Duterte Ally in Hot Water for Naming Political Group After BTS

BTS stans told the politician to stop using the world famous K-Pop group’s name.
Above: South Korean K-Pop boy band BTS speak at the United Nations headquarters in New York City. Below: Representative Alan Peter Cayetano launches his political bloc named "BTS sa Kongreso" in Manila despite backlash from BTS fans. PHOTO: Mark GARTEN / AFP / ANTHONY ESGUERRA 

A close ally of Philippine President Rodrigo Duterte was savaged online by supporters of South Korean boy band BTS on Thursday after he launched a coalition using their name, the latest in a series of dramatic and bizarre stunts from the controversial politician.

Alan Peter Cayetano was Duterte’s running mate in the 2016 election, but he lost the contest (vice-presidents are elected in separate races in the Philippines) and was elected Speaker of the House in 2019. 


The 50-year-old has been a staunch supporter of Duterte’s bloody war on drugs. He was also in the top House role when prominent broadcaster ABS-CBN was shut down after lawmakers refused to renew its license. At the time, he was criticized for launching an exhibit in the House related to the career of late basketball star Kobe Bryant instead of prioritizing hearings for the network’s franchise.

Announced at a press conference in which some speculated that he would accompany the news by dancing to music from the hit band, Cayetano’s new political bloc “BTS sa Kongreso” (BTS in the Congress) comes three months after he was ousted from the speaker’s position in October last year. 


Representative Alan Peter Cayetano (first row, center) leads the launch of "BTS sa Kongreso" on Thursday, Jan. 14 in Manila. PHOTO: ANTHONY ESGUERRA

“BTS sa Kongreso” stands for “Back To Service” in Congress, Cayetano explained. But critics accused him of trying to use one of the most searchable terms in the world to fuel a comeback. Just like the band BTS, Cayetano’s political bloc in Congress is made up of seven people, all of them men (though one did not appear in the above picture).

“It just means we’re back to service,” Cayetano told reporters. “If we had publicity, whether positive or negative, we did not intend to offend the fans.”


The first K-Pop group to ever clinch a Grammy nomination, BTS is a global sensation whose influence has expanded from cultural issues to social causes. Their fans, known as ARMY, are also fiercely protective of their idols. As word spread that Cayetano was going to use the BTS name, Filipino Twitter erupted in condemnation. On Wednesday, the hashtag #CayetanoStopUsingBTS trended in the country.

“Alan Cayetano’s use of BTS name for their new bloc reeks of his desperation to stay relevant,” fan Pauline Bolisay told VICE World News. “Ironically, Cayetano stands on the opposite end of what BTS stands for, authenticity, humility and sincere desire for social justice.”

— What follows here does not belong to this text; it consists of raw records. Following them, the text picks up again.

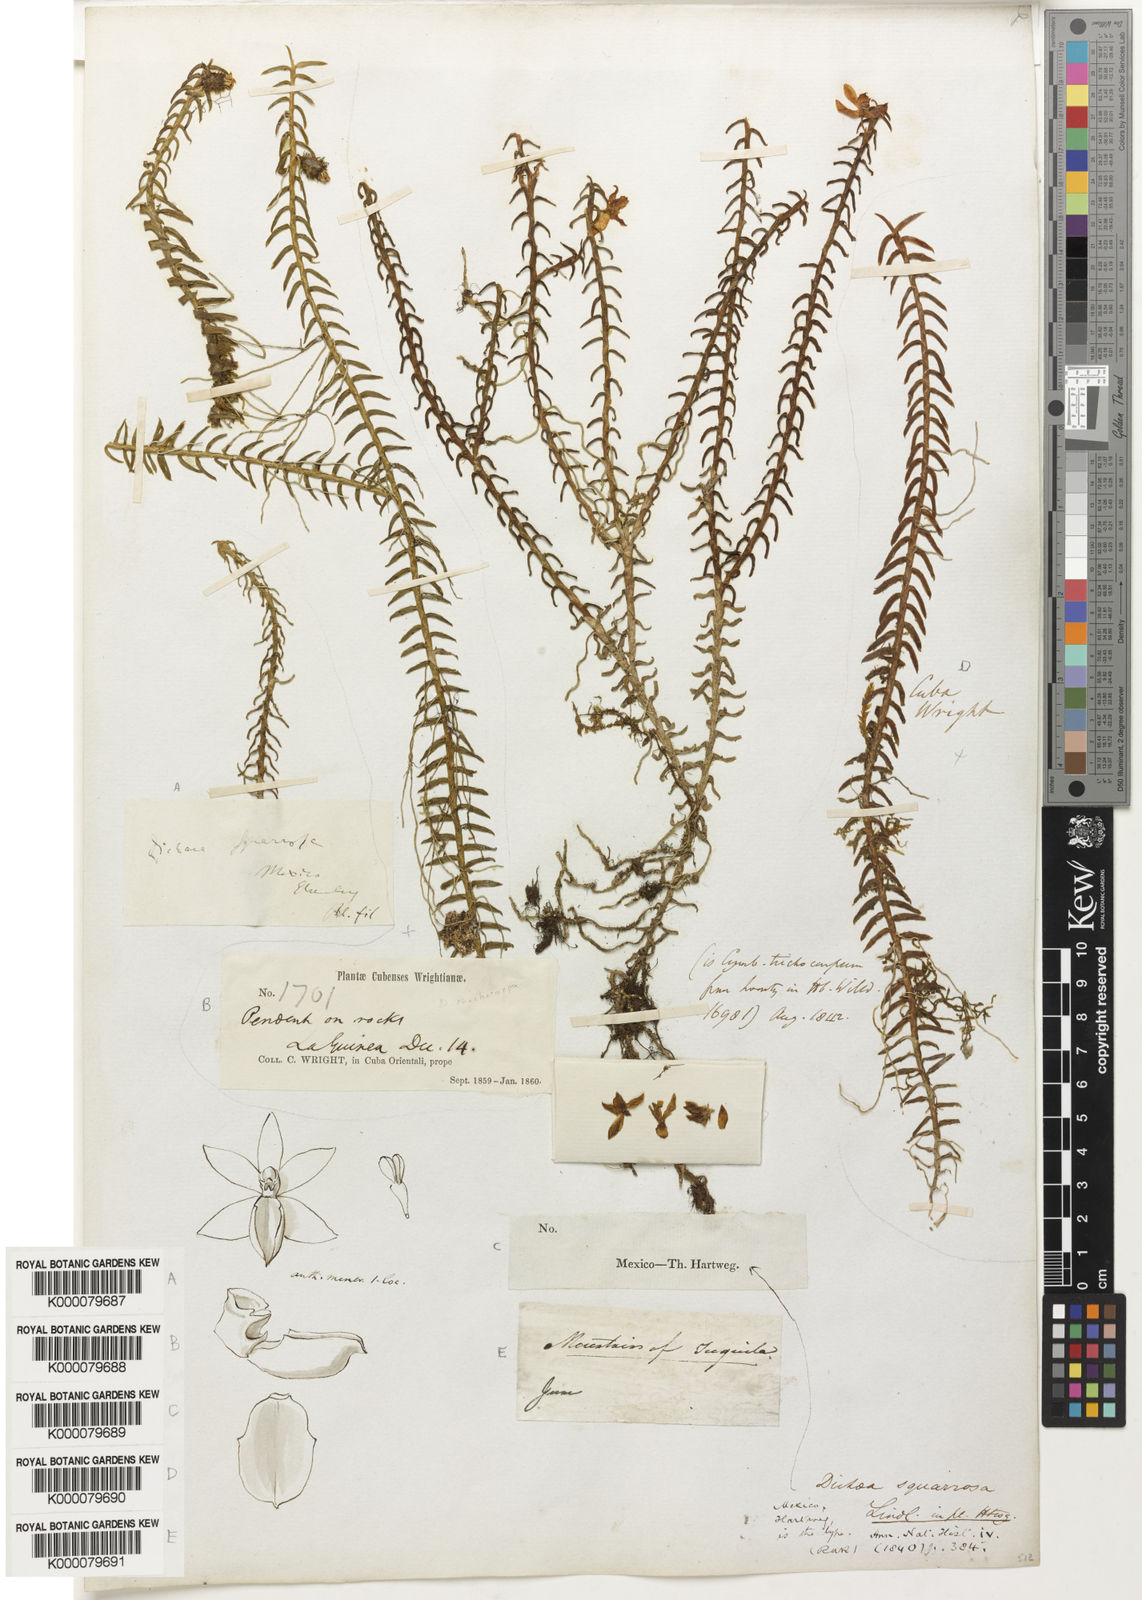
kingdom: Plantae
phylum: Tracheophyta
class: Liliopsida
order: Asparagales
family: Orchidaceae
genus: Dichaea
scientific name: Dichaea squarrosa
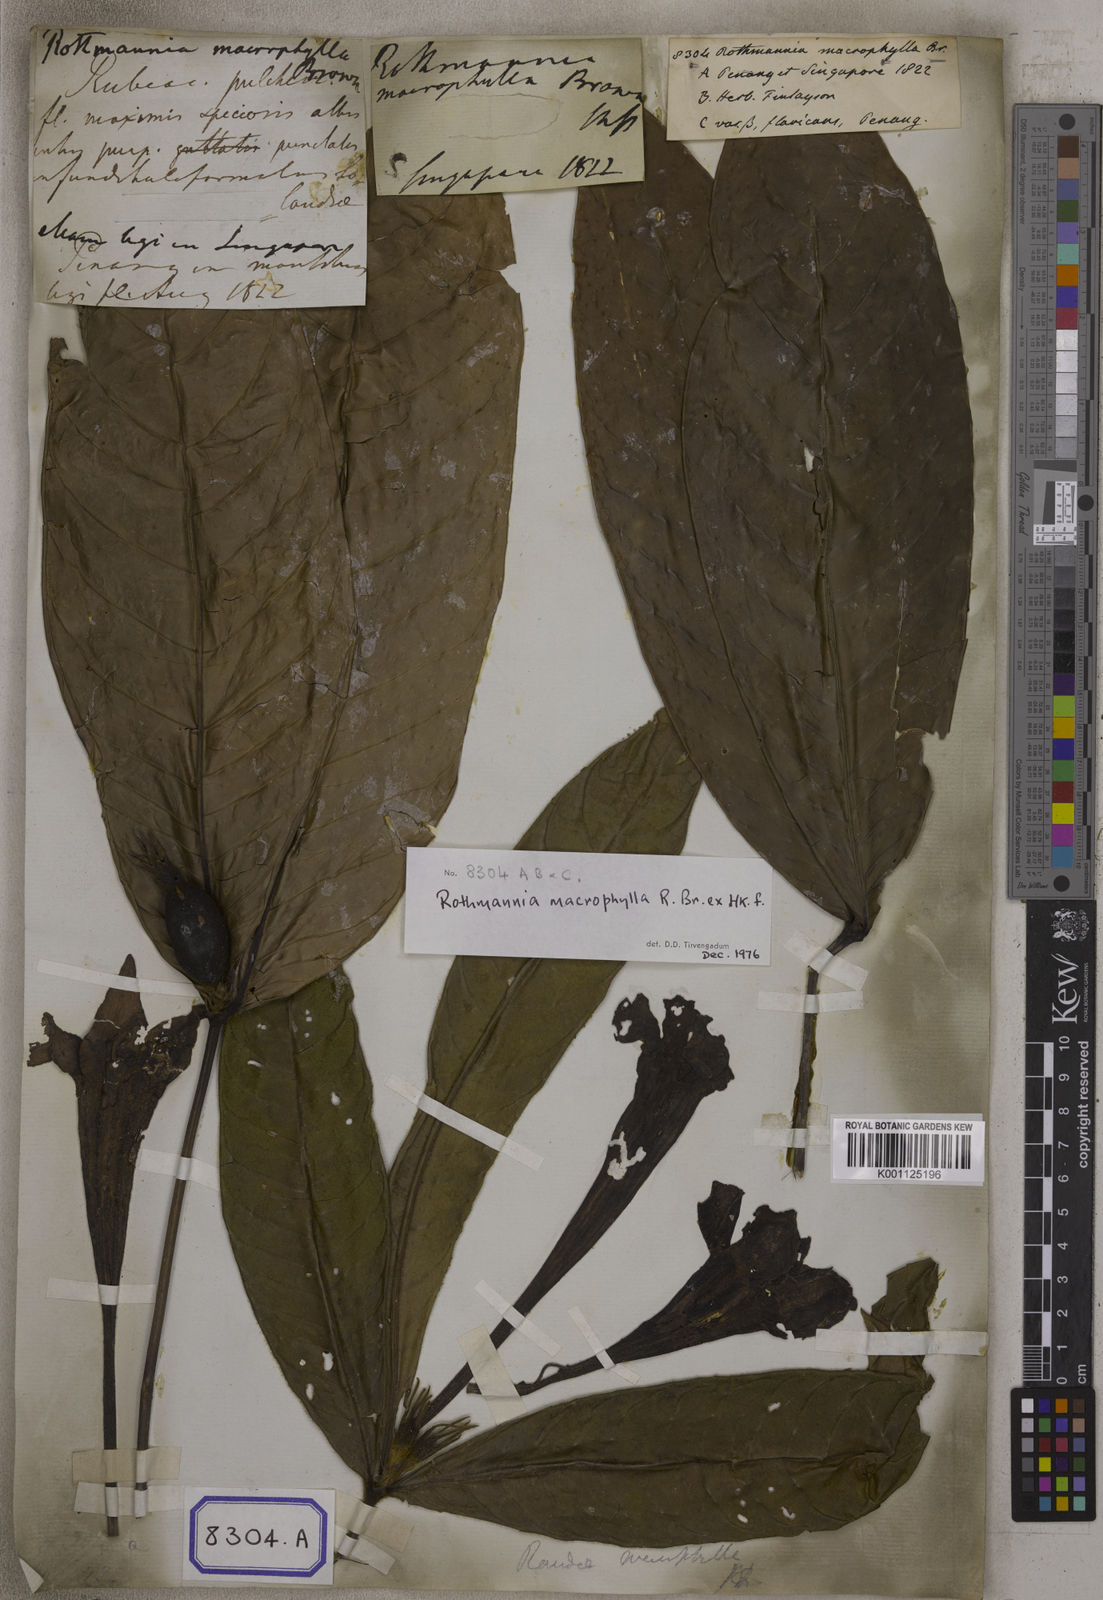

Others see a more calculated ploy with 2022 national elections around the corner in a country where voters have catapulted showbiz personalities, anchors and well-known athletes like boxing legend Manny Pacquiao to top posts.

“It’s corny but it’s actually been a tradition,” said Dr. Jean Encinas-Franco, a political science professor at the University of the Philippines. “It also reflects to a certain extent the weakness of our political parties. Political groups would rather resort to faddish or popular names to differentiate themselves from other groups. It speaks of the lack of ideological or policy-based parties.”

But Franco said using the BTS brand was “ill-advised.” She noted that fans of the group are progressive and have adopted causes championed by their idols, who have spoken out against racial discrimination and other issues. They have also mobilized online to drown out racist tweets during Black Lives Matter protests in the United States last year, and to thwart attendance at a rally for President Donald Trump.